The English dominated the early going, moving deliberately in the white, hot sun. Their defense was superb. It was almost 10 minutes before the Brazilians had a reasonable shot at goal, and when they did, Gordon Banks, the veteran English goalkeeper who is generally regarded as one of the best in the world, made an astonishing, acrobatic save on a header by Pelé. The goal that gave Brazil a 1-0 victory came 14 minutes into the second half, as the result of a lovely bit of team play involving what is probably the strongest trio of attackers in all of soccer—Edson Arantes do Nascimento (Pelé), Jair Ventura Filho (Jairzinho) and Eduardo Goncalves de Andrade (Tostao).
Tostao started it, moving against the right side of the English defense, dribbling the ball carefully under pressure from three English defenders. Without looking, he tapped the ball sideways to Pelé. "I didn't see Pelé while I was dribbling," he said later, "but I knew where he would be because every time I go to my left he covers the center. I wasn't wrong."

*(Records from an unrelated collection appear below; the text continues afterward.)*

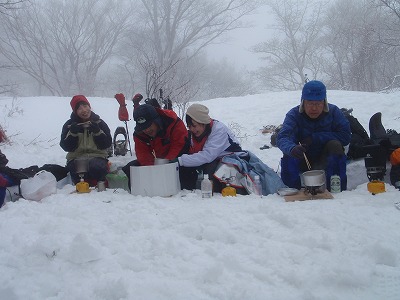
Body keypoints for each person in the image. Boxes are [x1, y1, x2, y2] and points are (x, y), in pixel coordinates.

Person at [276, 80, 351, 192]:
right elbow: (283, 137)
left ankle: (337, 189)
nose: (314, 108)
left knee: (335, 145)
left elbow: (345, 136)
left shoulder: (334, 112)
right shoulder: (294, 115)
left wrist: (316, 138)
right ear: (303, 102)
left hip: (326, 159)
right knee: (289, 152)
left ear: (324, 102)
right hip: (302, 159)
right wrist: (292, 149)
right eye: (310, 103)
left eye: (318, 103)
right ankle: (291, 190)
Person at [176, 103, 244, 191]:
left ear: (203, 122)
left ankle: (215, 193)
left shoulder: (218, 130)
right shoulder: (196, 133)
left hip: (229, 160)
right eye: (189, 127)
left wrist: (180, 160)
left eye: (194, 126)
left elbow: (207, 155)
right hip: (212, 159)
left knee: (210, 167)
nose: (192, 129)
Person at [121, 104, 189, 187]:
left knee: (183, 170)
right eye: (143, 127)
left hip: (178, 158)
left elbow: (179, 145)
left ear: (157, 120)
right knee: (132, 167)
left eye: (148, 126)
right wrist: (151, 171)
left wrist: (165, 164)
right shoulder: (139, 133)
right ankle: (141, 195)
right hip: (160, 161)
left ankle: (183, 194)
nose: (146, 130)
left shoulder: (173, 122)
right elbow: (143, 154)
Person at [60, 95, 112, 186]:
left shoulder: (100, 123)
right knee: (78, 168)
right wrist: (72, 133)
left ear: (89, 106)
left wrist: (97, 132)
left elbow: (107, 144)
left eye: (85, 106)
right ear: (75, 111)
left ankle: (99, 184)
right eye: (79, 108)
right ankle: (81, 184)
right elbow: (65, 146)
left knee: (96, 166)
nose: (84, 110)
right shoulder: (69, 125)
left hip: (97, 157)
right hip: (76, 157)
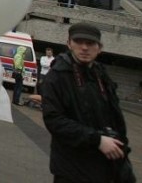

Pelé took the ball directly in front of the English goal, well within shooting range, and might reasonably have taken the shot. But he saw two English defenders moving over to block him, so he sent a gentle, beautifully accurate pass wide to his right, to Jairzinho. "I didn't shoot because I saw the road was closed," he said. "And I saw Jairzinho was placed better."
Jairzinho took one step, then rocketed the ball past Banks—who had come out of the goal mouth in a desperate attempt to deny Jairzinho an angle. "Tostao and Pelé, with their talent, were the authors of the goal," Jairzinho said. "I just took the shot, putting everything I had in it, all my heart. With my teammates, I can score many goals. It's marvelous playing beside men like Pelé and Tostao. They can be off most of a game, then have an instant of genius, which is enough."
Late in the game England missed at least two clear opportunities to score. Said Sir Alf, "The best team did not win today. Brazil was a very good team in an even match. They took their one chance and we failed in ours."
The Brazilian victory, coupled with Mexico's 4-0 win over El Salvador in Mexico City, set off a night of riotous carnival all over Mexico. Guadalajara, a modern, clean city that looks as if it had been transplanted from Southern California, went berserk. Normally a dignified community, it is also the home of the mariachi band, an affront to the eardrum consisting of guitars of various sizes, violins and trumpets. The trumpets dominated the sound, and Sir Alf and the English team probably slept little that night.
The Mexican victory over El Salvador hardly seemed reason enough for the madness that lasted all night in Mexico City. An apocryphal story making the rounds of the bars in the city before the match indicates what small chance El Salvador was given to beat anyone. The El Salvador coach is supposed to have approached Sir Alf and said, "Sir Alfred, we are a poor nation, struggling to get along. Could you give me some tips on training?"
"The secret is work, work, work." Sir Alf told him. "When we practice, we set up 11 garbage cans as an obstacle course for our players to work around."
A week later Sir Alf ran into the El Salvador coach again. "How did it go?" he asked.
The coach shook his head sadly. "The garbage cans beat us two in a row," he said.